Scaling Source Code (Monorepos)

Traditionally, each team code is stored in a separate repository. Which was OK until a new idea was introduced and took the world by a storm. Currently, Google for example stores billions of lines of code in a single repository for all developers to use, same as Microsoft, in what’s called a monorepo (Single Git repository)

Monorepos make the source control much easier, converting all complexity around source code management to almost linear (New team, new product, CI/CD, branching, releasing, etc), if you are using typescript we recommend taking a look at Nx.

Monorepo allows you to share a lot of code between your products in common libraries, as well as between frontend and backend for handling requests, responses, Graphql mutations & queries, form common validations in a single typed source of truth.
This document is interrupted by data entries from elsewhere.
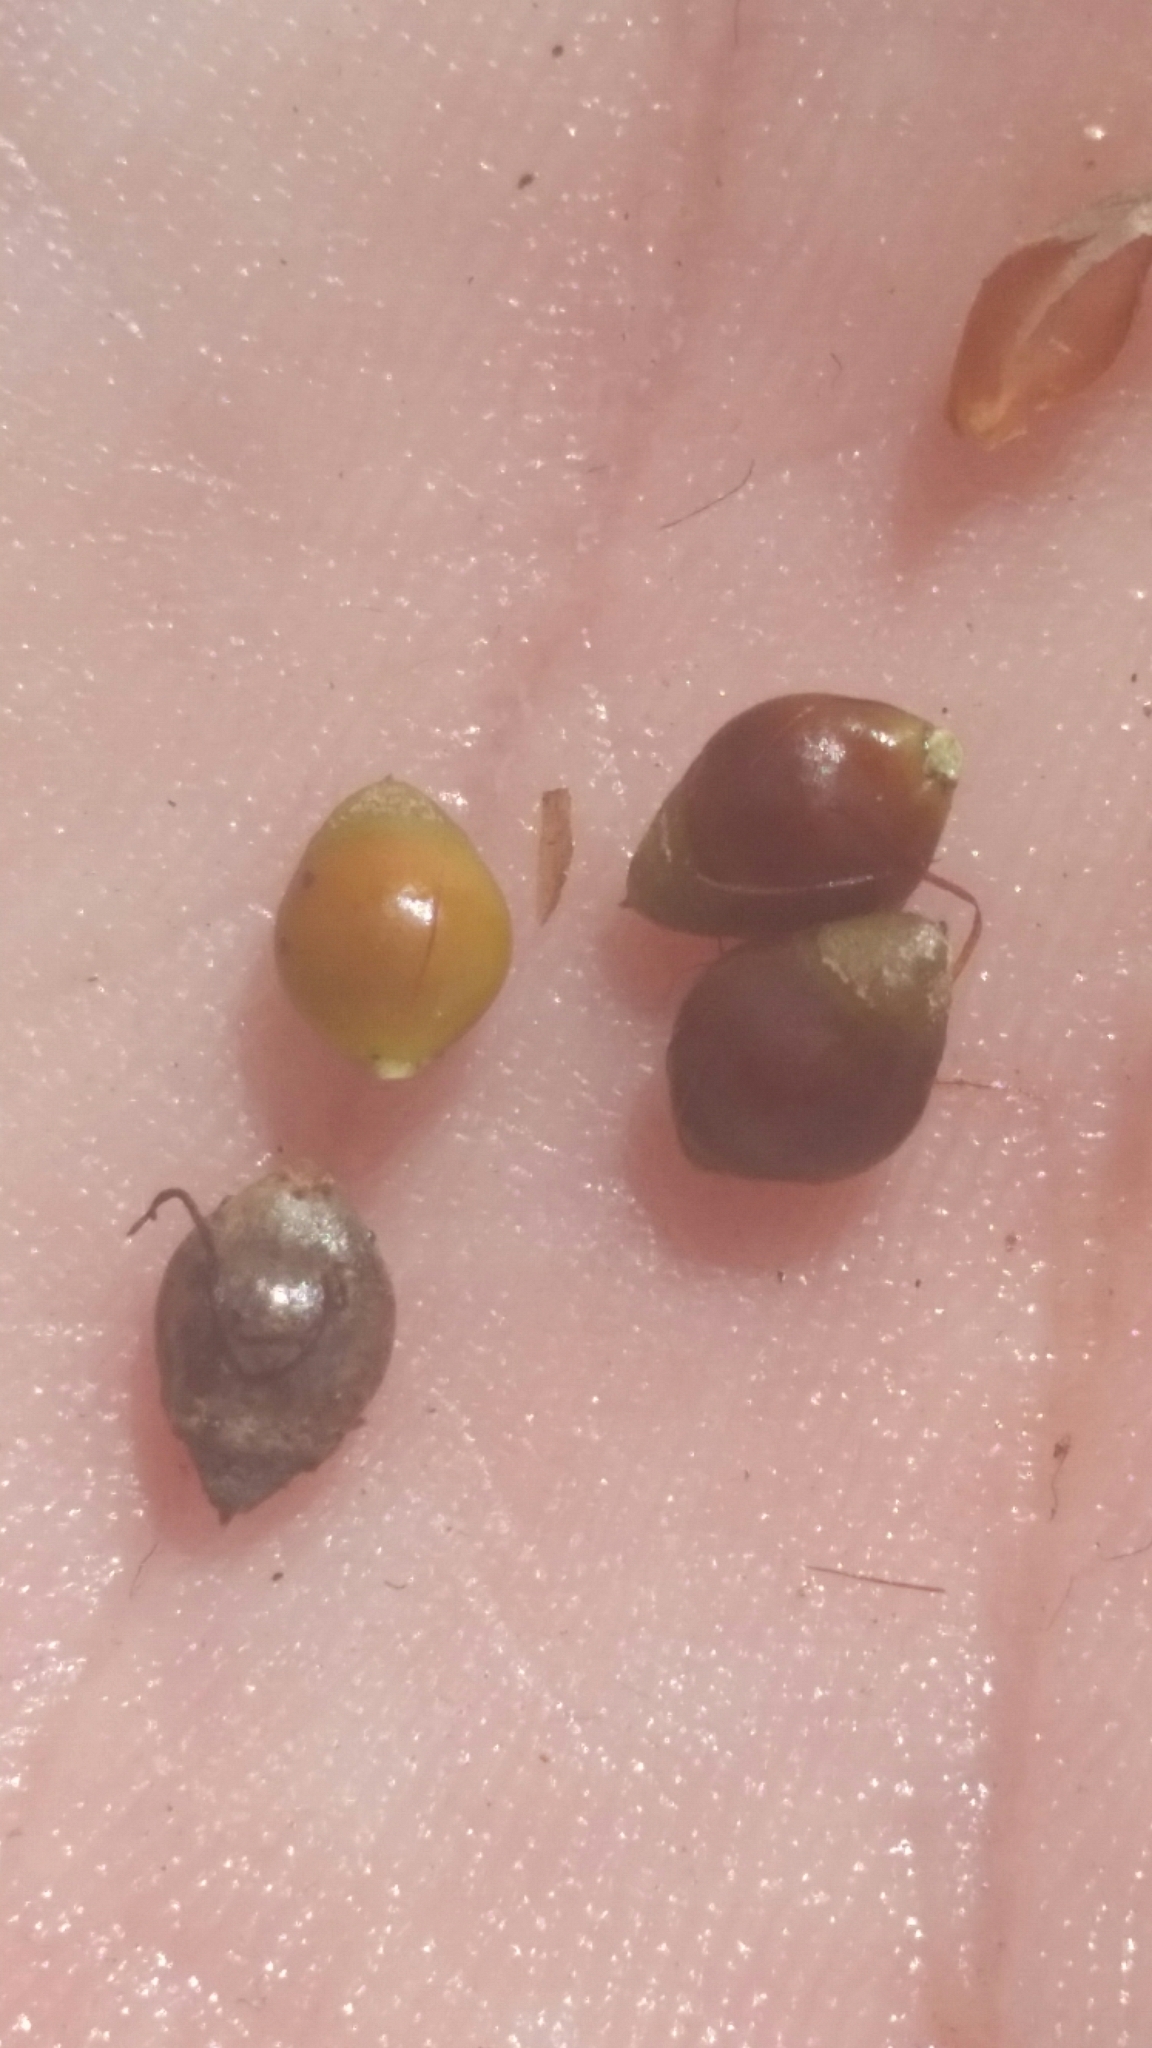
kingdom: Plantae
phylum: Tracheophyta
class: Liliopsida
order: Poales
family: Cyperaceae
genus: Rhynchospora
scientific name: Rhynchospora megalocarpa
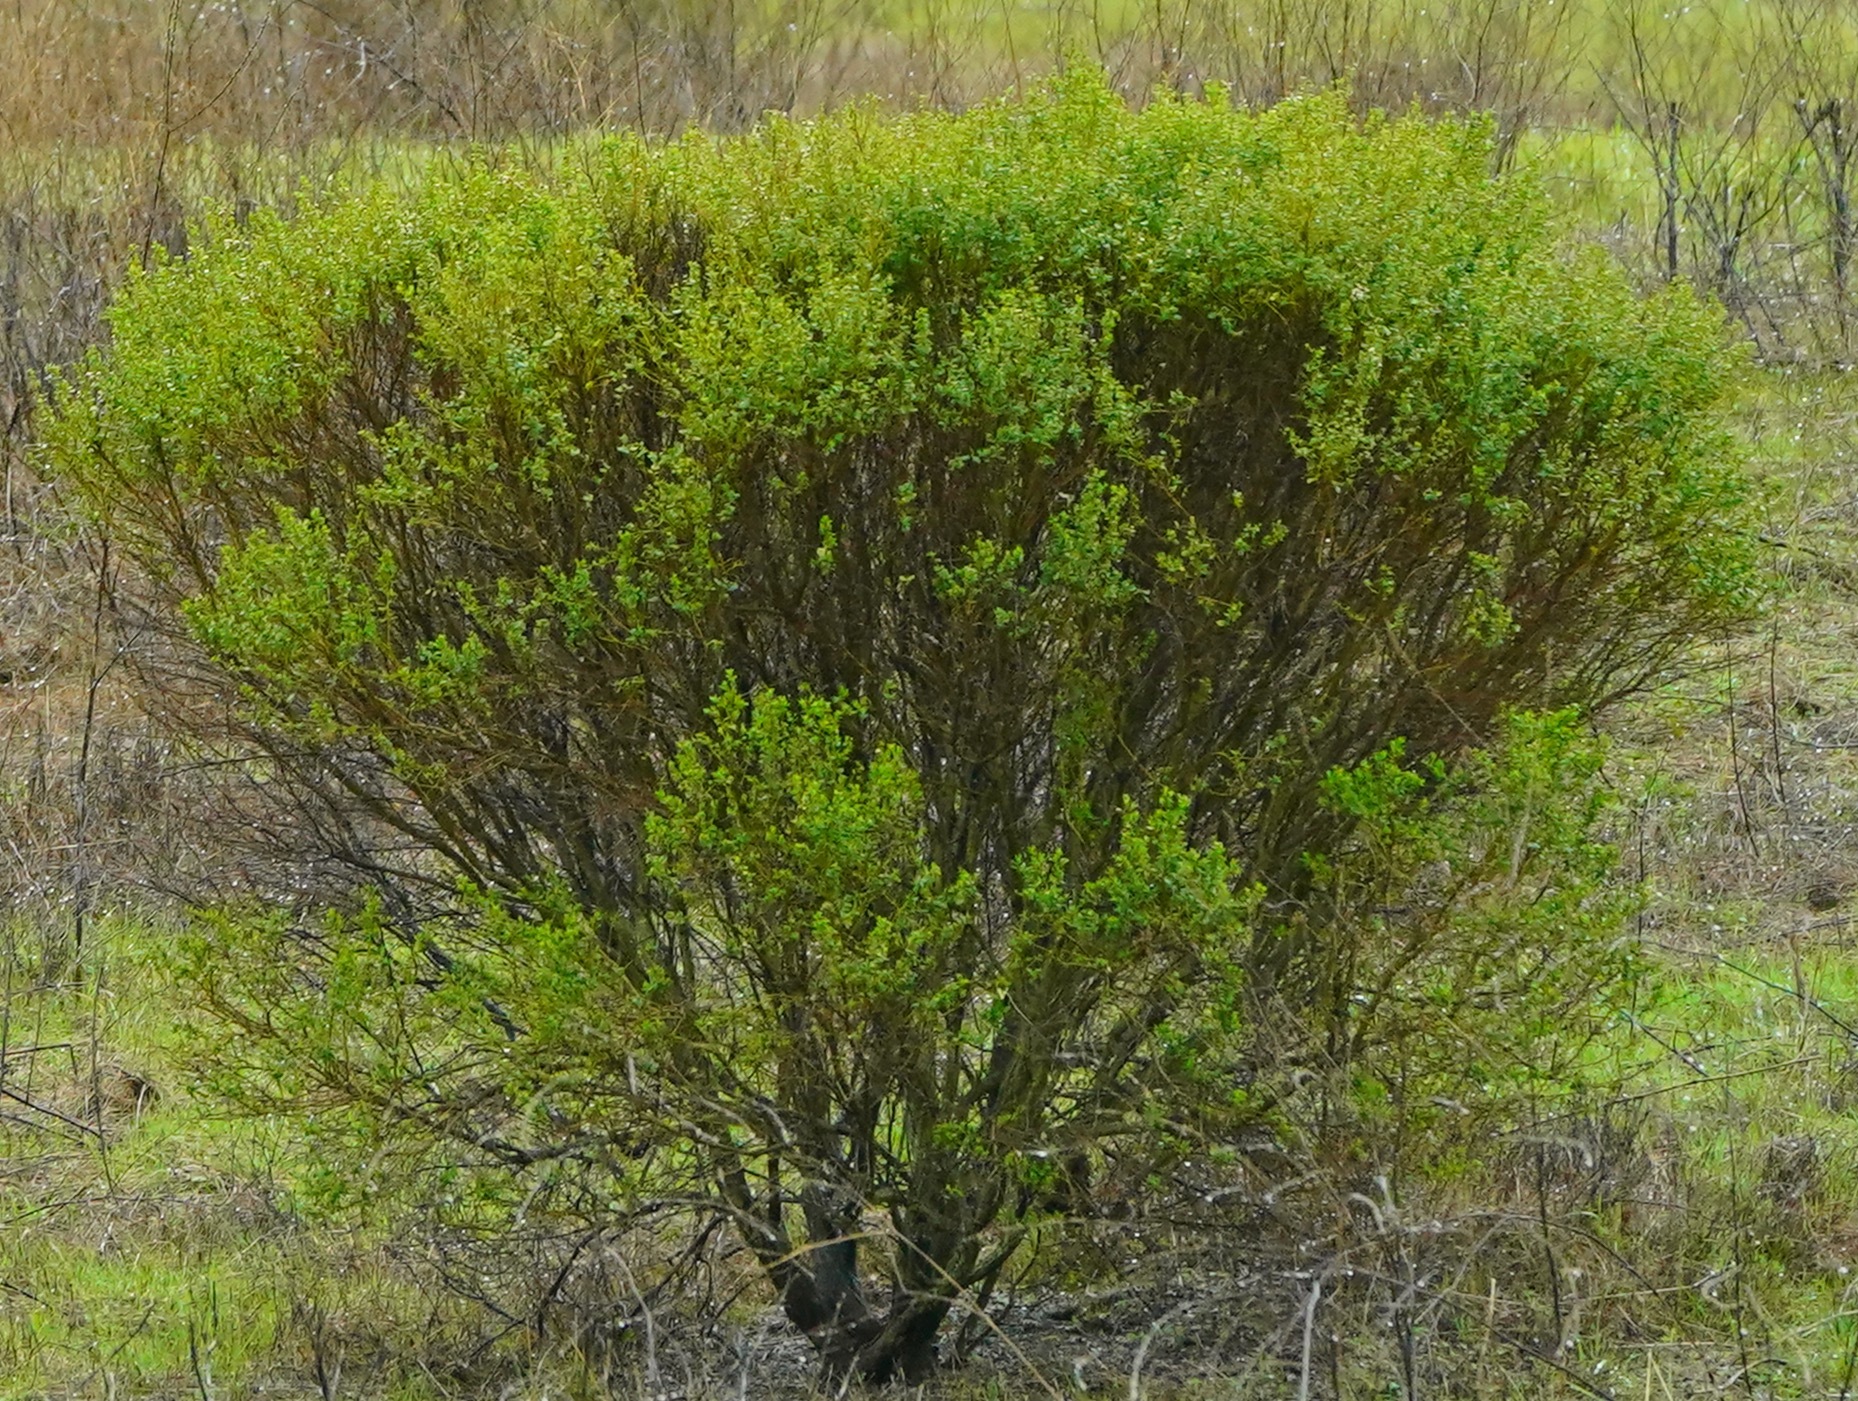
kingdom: Plantae
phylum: Tracheophyta
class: Magnoliopsida
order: Asterales
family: Asteraceae
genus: Baccharis
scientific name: Baccharis pilularis
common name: Coyotebrush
More on that in our previous post about why we started recomming typescript as backend language.

With a huge monorepo, you always start to have a problem with branching, merging and releasing, so you need a process around it, and that’s where Trunk-based development kicks in.

Scaling Source Control Process (Trunk-based development)

Trunk-based development is a great way to manage a healthy cross-team monorepo, this includes branches structure, complex feature merging, releasing and so on.

Multiple complete guides exist for trunk-based development, but briefly in trunk based development when you implement a feature, you create a new branch, make sure your feature is covered by a feature flag (Or multiple flags), then merge it to the trunk which is the only long-live branch in the repository, before merging, the branch must pass all automated tests, once merged it’s part of your trunk.

To release, either create a tag on the branch or create a new branch for releasing, for hotfixes, you fix on the trunk first and either tag again or cherry-pick to the release branch (Depends on how you do the releases)

Trunk-based development is currently followed by most high throughput startups, it ensures much faster CD.

Where should I start?

Start with Conway’s law “Any organization that designs a system will produce a design whose structure is a copy of the organization’s communication structure”. Whatever your current situation, it can eventually match the above, but you need to always make sure you align the team to the process, even if the process itself is flexible. This way you can decide to start with converting the team to Nexus, making sure your communication channels are aligned to product teams and integration teams. Then you can start converting the code into a monorepo while converting the product teams to adapt a portfolio management process, and finally you can adapt the new monorepo the trunk-based development.